Greg, is a Dead Sea Scrolls (DSS) scholar and author of 4Q Pesher Nahum: A Critical Edition (and yes, he's also the author of Showdown at Big Sandy). He has recently collaborated with David Stacey (the British archaeologist, not the host of the TV series GearZ on Speed TV) on the soon to be released Qumran Revisited: A Reassessment of the Archaeology of the Site and its Texts [BAR International Series 2520; Oxford: Archaeopress, 2013].

Here is a brief excerpt from the introduction (available in full on the Scrollery blog).
My essay challenges the reasons claimed for supposing that the Qumran texts were opposed to the Hasmonean high priests... I show that traditional arguments for supposing an adversarial relationship between the sect of the Qumran texts and the Hasmonean high priests evaporate upon examination: there is no sign in the texts of calendar conflict between the sect and the Hasmonean high priests; no criticism for combining king and high priest; no notion of rival priestly ancestries; no opposition to Alexander Jannaeus, or to John Hyrcanus I before him. Contrary to common conceptions, none of these notions are in the Qumran texts in any way. Instead of the sect of the Qumran texts being opposed to the Hasmonean high priests, the sect of the texts was the sect of the Hasmonean high priests.
This is obviously an academic rather than a popular text, but it promises to ignite some lively debate. It also once again proves, if further demonstration was needed, that in this field of studies the consensus may well be built on shifting sands.

Friday 2 August 2013

Free magazines for the iPad

It's nice to get something for nothing, and few things as cool as an interactive magazine. Here are three free Aussie magazines designed for the iPad that I really like.
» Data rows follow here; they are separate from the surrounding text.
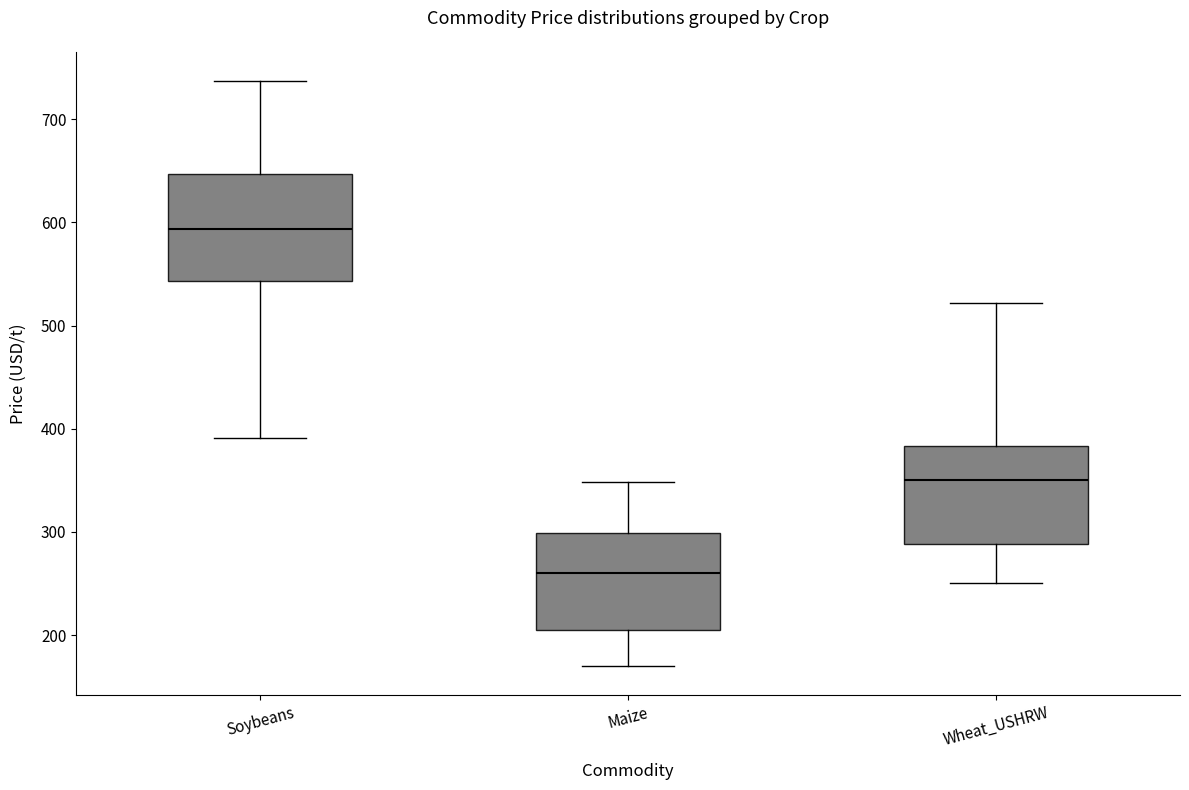

Reading left to right, read every box against the y-axis: the position of its median line, the range the box covers, and the ends of its whiskers. The values are not printed on the chart, so give them approximately, as read against the axis.

Soybeans: median 590, box 540 to 650, whiskers 390 to 740
Maize: median 260, box 200 to 300, whiskers 170 to 350
Wheat_USHRW: median 350, box 290 to 380, whiskers 250 to 520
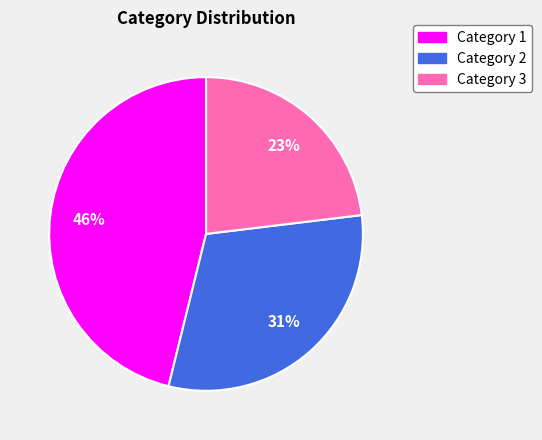

Does any single category account for the majority?

No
Travel. The Qantas magazine, with heaps of travel features. Very slick.
Science and technology. (1) Venture, published by the Swinburne University of Technology in Victoria. (2) e-Science, published by the University of Adelaide.

All are available in the Apple App Store. Great fun, and you learn stuff too!

Thursday 1 August 2013

Showdown at Big Sandy

For those with an interest in the rise and fall of the wacky Worldwide Church of God, good news: major excerpts from Greg Doudna's ground breaking book, Showdown at Big Sandy, are now accessible online, and the full version, originally quite expensive, has come down in price. Published in 2006, this is one of the few really essential treatments of this singular American sect, once a major player in the apocalyptic marketplace.

Greg writes: ... I have extensive excerpts of Showdown at Big Sandy newly available on my website, I have also got the book available at a more reasonable price on Amazon, Lulu, and Nook e-book. Plus most of the book is accessible for viewing on Google Books, for any who want to check a footnote.

My previous review can be found in PDF format. As before I thoroughly recommend the book, and would do so on the strength of Greg's treatment of the British-Israel nonsense alone. A unique personal account that is also, while very approachable, informed by real scholarship. Definitely worth checking out.